**WORK ITEM A:** Translate this sentence from the notes on secrets handling into German: "We can use this ourselves with SOPS and it will be easy to adapt for Vault users."
**WORK ITEM B:**
Answer these from the notes on secrets handling:
(i) In option 2, which tool is used to decrypt the encrypted secrets?
(ii) In what form does the secrets service in option 3 fetch the decrypted secrets?
(iii) What error message is recorded for min-copy-closure?
**WORK ITEM C:** From the notes on secrets handling, extract the passage between "This is a performance" and "that decrypts (ICBW).", inclusive.

**TEXT SHOWN:**
This is a performance optimisation not a correctness issue
2) as (1) but the secrets are encrypted and we use clevis to decrypt
3) a secrets service that fetches the decrypted secrets as a JSON file
using HTTPS. We can use this ourselves with SOPS and it will be easy
to adapt for Vault users.
(What about fetching _encrypted_ secrets with https and then
decrypting locally? I don't think we can do this with clevis because
the machine that encypts has to be the machine that decrypts (ICBW).
Sat Aug 3 22:28:24 BST 2024
It would be useful maybe if the secrets could survive a reboot. Fetch
using HTTPS and then store locally using clevis. But actually all that
does is mean we've shifted from "can see the secrets server" to "can
see the tangd server" so maybe not especially useful
* We can't put passwords in the secrets unless we have a service that
will change /etc/passwd if they change *
we need a service that does the HTTPS call, parses the JSON response
and writes it as nested subdirectories
can we encode permissions and ownership into the file? should we?
will some other secret store (say, Vault) know how to encode permissions
in the same way as we arbitrarily choose to?
Tue Aug 6 18:41:16 BST 2024
I would like to know
- why the docs aren't being built
- min-copy-closure error: "cpio: unsupported cpio format, use newc or crc"
- can we avoid rebuilding this crapload of build packages?

**DATA UNDER STUDY:**
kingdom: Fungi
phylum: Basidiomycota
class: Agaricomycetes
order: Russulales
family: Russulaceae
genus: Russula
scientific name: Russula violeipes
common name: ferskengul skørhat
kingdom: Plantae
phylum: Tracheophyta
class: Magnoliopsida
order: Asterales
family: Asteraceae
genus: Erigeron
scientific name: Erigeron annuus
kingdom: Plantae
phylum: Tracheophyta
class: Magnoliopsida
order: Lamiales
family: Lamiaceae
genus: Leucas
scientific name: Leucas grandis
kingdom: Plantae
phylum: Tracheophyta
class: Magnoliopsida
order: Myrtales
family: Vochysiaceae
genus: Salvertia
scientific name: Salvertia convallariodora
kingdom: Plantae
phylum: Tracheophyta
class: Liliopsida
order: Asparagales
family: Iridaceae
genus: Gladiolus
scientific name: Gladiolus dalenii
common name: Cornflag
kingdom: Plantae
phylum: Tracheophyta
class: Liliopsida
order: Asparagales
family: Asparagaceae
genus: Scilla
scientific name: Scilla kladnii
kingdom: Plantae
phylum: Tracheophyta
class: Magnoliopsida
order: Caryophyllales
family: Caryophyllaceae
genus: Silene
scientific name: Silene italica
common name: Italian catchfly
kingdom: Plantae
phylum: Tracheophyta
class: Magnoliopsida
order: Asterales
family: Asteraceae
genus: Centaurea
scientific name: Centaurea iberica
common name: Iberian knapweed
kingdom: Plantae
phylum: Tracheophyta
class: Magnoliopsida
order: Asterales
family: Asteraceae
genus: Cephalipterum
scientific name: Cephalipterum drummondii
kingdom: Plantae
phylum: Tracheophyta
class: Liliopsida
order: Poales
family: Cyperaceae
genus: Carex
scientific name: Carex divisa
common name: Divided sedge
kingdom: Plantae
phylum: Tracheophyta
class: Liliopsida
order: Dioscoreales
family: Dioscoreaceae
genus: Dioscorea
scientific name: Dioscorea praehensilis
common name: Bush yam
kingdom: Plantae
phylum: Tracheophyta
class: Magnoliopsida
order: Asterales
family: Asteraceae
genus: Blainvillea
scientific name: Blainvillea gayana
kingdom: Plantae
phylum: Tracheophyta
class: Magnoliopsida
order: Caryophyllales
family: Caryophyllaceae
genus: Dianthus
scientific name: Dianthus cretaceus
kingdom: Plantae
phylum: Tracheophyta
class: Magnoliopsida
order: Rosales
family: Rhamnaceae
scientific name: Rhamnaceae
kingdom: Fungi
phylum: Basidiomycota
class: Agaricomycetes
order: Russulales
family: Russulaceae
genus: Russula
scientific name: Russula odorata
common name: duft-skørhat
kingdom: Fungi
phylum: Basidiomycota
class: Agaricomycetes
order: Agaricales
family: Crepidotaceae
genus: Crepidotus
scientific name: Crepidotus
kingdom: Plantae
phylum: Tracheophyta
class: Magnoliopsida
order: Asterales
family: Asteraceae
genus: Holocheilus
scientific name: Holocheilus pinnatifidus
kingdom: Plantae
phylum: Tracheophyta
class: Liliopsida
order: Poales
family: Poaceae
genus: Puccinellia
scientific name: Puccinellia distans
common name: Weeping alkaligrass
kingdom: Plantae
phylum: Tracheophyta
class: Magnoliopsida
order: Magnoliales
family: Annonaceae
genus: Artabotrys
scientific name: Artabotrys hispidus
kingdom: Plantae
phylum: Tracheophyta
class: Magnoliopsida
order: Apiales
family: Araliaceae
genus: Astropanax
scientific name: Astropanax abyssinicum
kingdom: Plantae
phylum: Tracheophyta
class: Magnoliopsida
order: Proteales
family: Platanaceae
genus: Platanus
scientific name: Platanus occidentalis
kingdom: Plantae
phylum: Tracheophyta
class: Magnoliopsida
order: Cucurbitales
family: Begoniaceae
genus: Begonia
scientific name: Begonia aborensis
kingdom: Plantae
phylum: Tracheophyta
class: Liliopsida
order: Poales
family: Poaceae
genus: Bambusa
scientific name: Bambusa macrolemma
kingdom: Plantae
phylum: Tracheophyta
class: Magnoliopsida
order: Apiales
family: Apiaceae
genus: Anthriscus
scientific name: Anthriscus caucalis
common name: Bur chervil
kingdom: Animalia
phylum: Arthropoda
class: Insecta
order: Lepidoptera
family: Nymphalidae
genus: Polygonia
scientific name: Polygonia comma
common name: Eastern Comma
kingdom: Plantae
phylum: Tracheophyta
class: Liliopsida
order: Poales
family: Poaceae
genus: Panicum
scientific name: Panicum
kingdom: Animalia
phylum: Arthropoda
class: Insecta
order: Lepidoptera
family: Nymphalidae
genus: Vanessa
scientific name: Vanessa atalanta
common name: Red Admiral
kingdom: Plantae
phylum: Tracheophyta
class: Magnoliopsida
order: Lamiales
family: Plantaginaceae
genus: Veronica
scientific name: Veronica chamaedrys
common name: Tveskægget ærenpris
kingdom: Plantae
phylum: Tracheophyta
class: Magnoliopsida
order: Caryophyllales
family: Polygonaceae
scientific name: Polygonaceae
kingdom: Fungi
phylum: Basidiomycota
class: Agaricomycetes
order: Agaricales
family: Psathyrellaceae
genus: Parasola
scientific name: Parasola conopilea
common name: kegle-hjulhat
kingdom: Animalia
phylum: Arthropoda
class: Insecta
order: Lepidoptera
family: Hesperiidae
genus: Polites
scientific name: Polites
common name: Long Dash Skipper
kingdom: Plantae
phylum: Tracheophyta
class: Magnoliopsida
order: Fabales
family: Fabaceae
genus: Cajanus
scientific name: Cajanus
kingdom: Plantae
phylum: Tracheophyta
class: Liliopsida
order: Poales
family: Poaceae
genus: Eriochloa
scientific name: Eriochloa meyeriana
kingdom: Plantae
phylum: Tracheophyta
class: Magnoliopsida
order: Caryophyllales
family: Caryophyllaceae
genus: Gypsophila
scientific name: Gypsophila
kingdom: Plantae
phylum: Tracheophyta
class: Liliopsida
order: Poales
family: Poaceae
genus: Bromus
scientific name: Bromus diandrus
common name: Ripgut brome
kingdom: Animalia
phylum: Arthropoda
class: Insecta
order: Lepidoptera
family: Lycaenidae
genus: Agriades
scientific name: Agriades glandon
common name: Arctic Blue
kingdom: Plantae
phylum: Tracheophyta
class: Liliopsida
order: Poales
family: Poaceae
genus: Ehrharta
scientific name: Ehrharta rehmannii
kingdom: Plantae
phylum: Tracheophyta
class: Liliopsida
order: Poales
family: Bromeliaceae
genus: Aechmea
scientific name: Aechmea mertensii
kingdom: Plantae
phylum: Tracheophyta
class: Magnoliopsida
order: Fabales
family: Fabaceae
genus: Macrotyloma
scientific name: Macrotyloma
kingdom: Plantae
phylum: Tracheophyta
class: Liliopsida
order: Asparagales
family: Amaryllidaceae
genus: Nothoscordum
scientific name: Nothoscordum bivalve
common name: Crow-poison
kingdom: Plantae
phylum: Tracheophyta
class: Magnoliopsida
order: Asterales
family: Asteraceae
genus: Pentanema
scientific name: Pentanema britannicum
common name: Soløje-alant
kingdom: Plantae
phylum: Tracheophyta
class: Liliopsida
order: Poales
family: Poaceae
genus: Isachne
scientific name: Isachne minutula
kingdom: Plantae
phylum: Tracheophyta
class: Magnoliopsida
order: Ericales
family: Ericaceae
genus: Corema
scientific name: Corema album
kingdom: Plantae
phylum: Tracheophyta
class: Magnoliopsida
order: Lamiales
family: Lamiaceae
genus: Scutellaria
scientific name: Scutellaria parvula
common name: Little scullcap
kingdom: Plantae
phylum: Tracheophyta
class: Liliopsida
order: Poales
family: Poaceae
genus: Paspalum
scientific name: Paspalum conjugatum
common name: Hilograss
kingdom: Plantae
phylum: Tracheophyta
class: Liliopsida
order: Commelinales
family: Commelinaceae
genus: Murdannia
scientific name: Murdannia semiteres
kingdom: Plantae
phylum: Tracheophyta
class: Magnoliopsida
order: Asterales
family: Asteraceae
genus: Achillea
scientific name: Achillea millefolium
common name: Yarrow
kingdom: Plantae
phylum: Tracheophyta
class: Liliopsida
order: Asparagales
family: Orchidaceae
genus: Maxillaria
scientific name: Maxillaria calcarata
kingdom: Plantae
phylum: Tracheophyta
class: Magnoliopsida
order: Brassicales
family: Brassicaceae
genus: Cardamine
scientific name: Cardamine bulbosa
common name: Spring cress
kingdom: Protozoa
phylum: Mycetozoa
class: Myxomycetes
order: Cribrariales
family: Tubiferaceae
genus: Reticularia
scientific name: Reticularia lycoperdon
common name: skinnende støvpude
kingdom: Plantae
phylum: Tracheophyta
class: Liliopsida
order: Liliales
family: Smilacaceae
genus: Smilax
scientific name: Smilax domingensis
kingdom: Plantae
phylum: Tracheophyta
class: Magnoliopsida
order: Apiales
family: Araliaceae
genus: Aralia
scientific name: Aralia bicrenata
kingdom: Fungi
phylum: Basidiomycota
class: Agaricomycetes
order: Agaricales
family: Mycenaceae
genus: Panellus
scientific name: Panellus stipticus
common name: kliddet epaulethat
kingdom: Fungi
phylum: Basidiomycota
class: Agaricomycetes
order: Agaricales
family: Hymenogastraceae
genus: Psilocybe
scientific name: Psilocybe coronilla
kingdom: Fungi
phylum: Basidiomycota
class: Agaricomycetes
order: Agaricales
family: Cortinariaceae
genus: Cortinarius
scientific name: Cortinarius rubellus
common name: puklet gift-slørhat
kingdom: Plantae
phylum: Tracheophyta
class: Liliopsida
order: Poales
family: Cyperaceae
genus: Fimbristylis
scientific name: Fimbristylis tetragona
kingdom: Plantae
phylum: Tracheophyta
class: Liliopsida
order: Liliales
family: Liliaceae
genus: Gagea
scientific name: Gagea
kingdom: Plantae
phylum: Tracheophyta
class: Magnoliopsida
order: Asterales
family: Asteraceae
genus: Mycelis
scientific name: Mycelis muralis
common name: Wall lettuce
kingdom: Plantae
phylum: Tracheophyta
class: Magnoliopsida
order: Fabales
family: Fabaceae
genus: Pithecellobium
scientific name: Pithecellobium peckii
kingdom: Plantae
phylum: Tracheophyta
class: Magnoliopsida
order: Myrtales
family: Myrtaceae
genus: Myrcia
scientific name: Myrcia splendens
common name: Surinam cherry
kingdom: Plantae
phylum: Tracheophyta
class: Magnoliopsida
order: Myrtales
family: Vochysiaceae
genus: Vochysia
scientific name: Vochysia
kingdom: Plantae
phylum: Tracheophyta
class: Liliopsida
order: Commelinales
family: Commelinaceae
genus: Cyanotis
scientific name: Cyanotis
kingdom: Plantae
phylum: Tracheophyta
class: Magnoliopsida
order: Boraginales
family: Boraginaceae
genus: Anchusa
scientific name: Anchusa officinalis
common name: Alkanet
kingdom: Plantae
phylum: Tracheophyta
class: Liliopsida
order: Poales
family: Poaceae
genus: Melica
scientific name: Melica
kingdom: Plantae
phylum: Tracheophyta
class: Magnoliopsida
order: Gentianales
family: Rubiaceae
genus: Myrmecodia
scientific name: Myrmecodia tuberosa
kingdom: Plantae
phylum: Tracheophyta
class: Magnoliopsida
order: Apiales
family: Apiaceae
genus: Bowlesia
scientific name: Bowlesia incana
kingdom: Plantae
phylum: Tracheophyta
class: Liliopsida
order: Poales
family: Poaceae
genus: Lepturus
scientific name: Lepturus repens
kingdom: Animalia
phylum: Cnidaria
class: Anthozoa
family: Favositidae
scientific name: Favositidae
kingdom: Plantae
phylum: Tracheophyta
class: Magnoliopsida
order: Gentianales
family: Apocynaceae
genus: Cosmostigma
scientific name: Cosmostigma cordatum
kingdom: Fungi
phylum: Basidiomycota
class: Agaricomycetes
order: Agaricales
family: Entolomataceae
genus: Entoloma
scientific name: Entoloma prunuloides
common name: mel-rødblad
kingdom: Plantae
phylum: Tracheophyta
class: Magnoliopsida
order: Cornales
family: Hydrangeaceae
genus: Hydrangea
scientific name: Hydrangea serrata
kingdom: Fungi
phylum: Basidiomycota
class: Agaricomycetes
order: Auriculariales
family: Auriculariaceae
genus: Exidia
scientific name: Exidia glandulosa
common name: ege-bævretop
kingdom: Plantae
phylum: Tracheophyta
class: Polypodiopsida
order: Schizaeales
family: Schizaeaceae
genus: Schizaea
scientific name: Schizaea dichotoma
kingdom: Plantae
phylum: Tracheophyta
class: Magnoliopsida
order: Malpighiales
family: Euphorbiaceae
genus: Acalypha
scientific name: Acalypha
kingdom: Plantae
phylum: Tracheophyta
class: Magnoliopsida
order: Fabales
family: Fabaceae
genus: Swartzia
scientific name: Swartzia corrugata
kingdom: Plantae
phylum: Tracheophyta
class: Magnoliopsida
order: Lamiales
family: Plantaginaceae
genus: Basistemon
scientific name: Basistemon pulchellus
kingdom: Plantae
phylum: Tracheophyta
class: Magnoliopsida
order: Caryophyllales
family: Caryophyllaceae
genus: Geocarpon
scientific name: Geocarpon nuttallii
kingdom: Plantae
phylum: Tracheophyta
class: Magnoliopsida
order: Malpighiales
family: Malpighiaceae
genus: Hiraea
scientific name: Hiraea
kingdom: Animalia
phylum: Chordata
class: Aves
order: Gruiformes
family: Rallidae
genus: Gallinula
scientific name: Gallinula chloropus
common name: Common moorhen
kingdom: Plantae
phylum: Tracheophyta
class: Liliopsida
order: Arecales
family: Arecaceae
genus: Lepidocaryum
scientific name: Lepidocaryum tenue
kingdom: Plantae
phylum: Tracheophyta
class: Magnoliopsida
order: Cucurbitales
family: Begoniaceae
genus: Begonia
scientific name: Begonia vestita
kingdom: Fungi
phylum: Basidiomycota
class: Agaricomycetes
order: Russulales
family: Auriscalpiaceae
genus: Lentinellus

**SOLUTION A:** Wir können dies selbst mit SOPS nutzen, und es wird sich leicht für Vault-Nutzer anpassen lassen.

**SOLUTION B:**
(i) Clevis.
(ii) As a JSON file, using HTTPS.
(iii) "cpio: unsupported cpio format, use newc or crc"

**SOLUTION C:**
This is a performance optimisation not a correctness issue
2) as (1) but the secrets are encrypted and we use clevis to decrypt
3) a secrets service that fetches the decrypted secrets as a JSON file
using HTTPS. We can use this ourselves with SOPS and it will be easy
to adapt for Vault users.
(What about fetching _encrypted_ secrets with https and then
decrypting locally? I don't think we can do this with clevis because
the machine that encypts has to be the machine that decrypts (ICBW).